Stored dataset items
Segment Open
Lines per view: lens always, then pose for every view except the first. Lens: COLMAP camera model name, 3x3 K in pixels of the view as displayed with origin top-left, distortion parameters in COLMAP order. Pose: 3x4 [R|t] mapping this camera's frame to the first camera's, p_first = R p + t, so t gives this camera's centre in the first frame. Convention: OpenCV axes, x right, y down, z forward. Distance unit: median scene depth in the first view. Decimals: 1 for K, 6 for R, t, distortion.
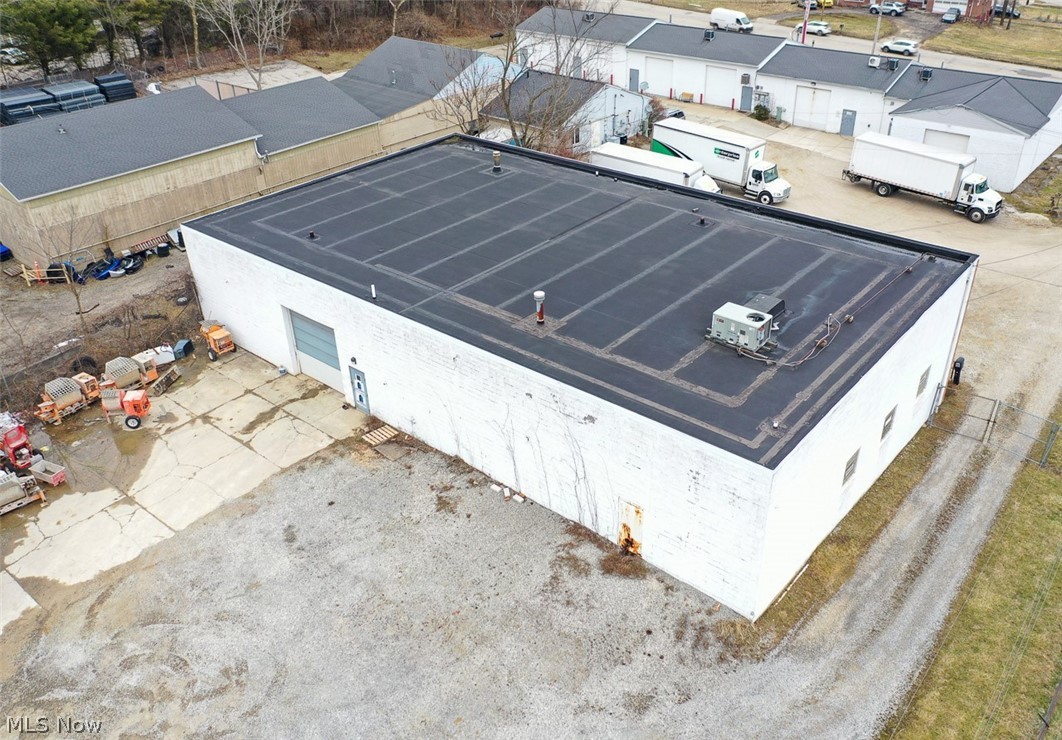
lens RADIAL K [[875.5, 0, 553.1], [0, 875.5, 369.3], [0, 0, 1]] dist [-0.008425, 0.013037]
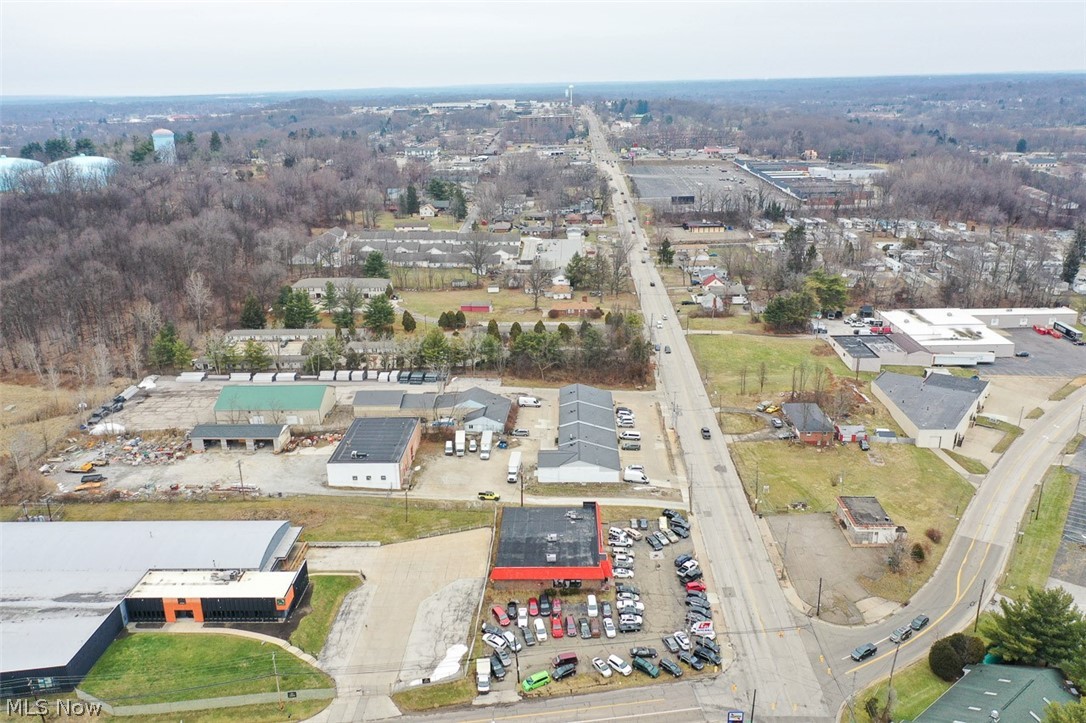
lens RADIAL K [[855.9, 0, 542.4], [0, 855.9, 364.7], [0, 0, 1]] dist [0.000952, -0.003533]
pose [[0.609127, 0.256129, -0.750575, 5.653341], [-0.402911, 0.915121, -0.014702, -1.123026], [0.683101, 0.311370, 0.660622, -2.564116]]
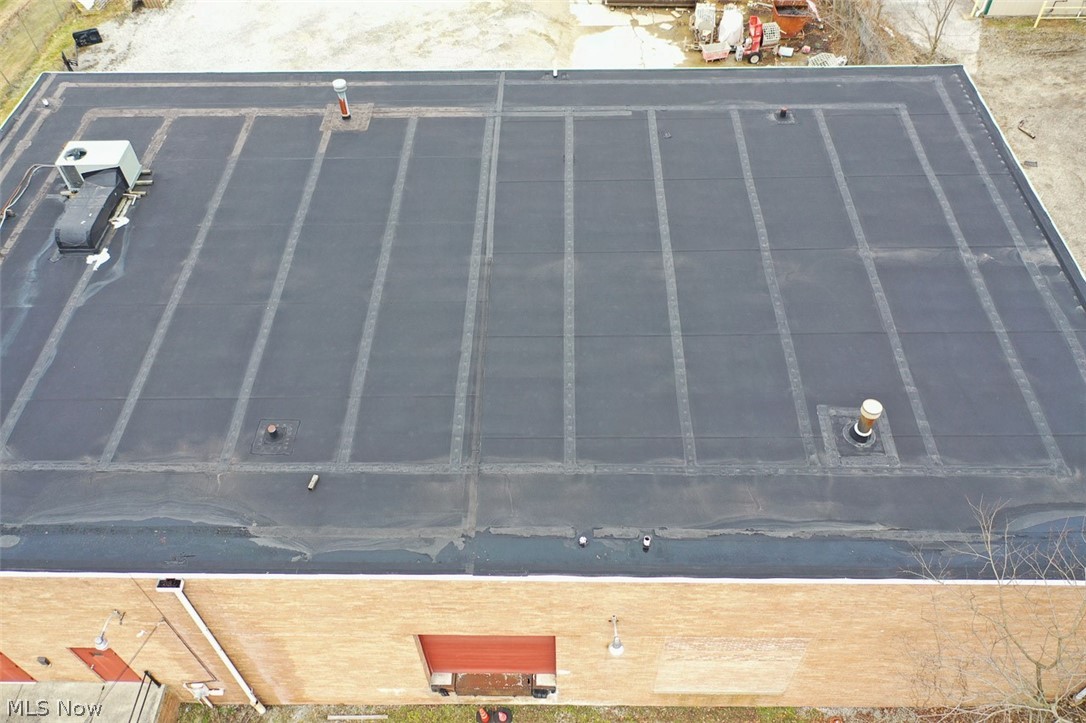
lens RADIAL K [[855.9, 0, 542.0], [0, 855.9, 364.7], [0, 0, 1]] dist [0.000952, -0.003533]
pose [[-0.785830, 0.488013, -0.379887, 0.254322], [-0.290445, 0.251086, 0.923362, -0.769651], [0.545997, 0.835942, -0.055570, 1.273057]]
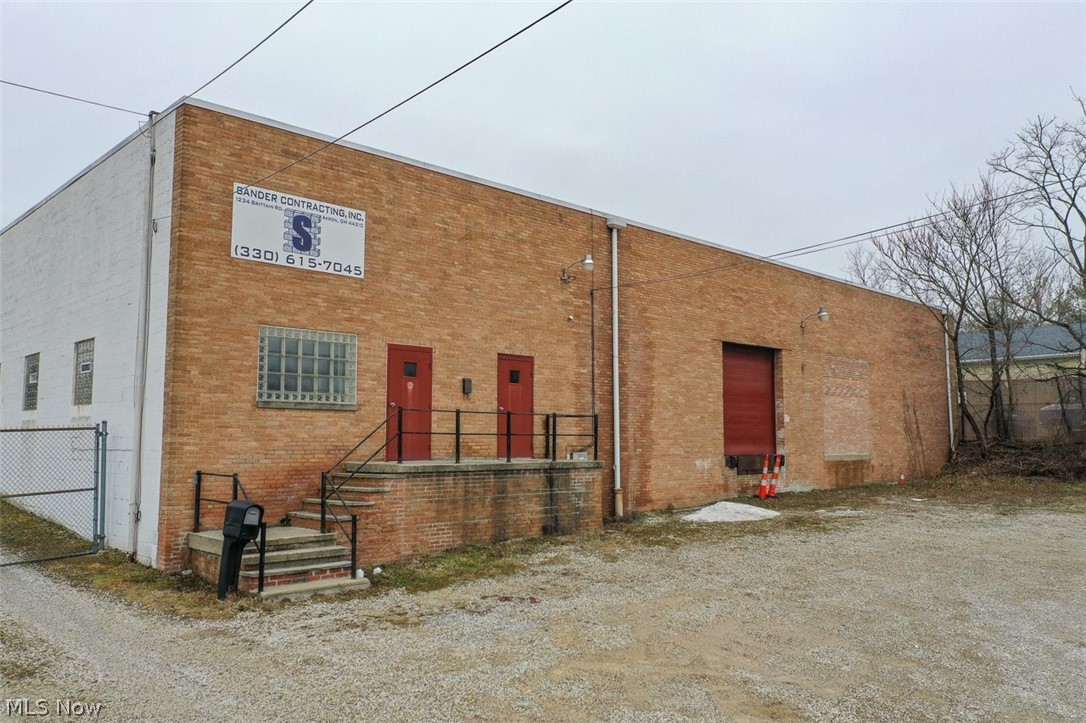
Segment Closed
An exact copy of the entries above is required, with the pictures left out.

Exercise solution »
Lines per view: lens always, then pose for every view except the first. Lens: COLMAP camera model name, 3x3 K in pixels of the view as displayed with origin top-left, distortion parameters in COLMAP order. Pose: 3x4 [R|t] mapping this camera's frame to the first camera's, p_first = R p + t, so t gives this camera's centre in the first frame. Convention: OpenCV axes, x right, y down, z forward. Distance unit: median scene depth in the first view. Decimals: 1 for K, 6 for R, t, distortion.
lens RADIAL K [[875.5, 0, 553.1], [0, 875.5, 369.3], [0, 0, 1]] dist [-0.008425, 0.013037]
lens RADIAL K [[855.9, 0, 542.4], [0, 855.9, 364.7], [0, 0, 1]] dist [0.000952, -0.003533]
pose [[0.609127, 0.256129, -0.750575, 5.653341], [-0.402911, 0.915121, -0.014702, -1.123026], [0.683101, 0.311370, 0.660622, -2.564116]]
lens RADIAL K [[855.9, 0, 542.0], [0, 855.9, 364.7], [0, 0, 1]] dist [0.000952, -0.003533]
pose [[-0.785830, 0.488013, -0.379887, 0.254322], [-0.290445, 0.251086, 0.923362, -0.769651], [0.545997, 0.835942, -0.055570, 1.273057]]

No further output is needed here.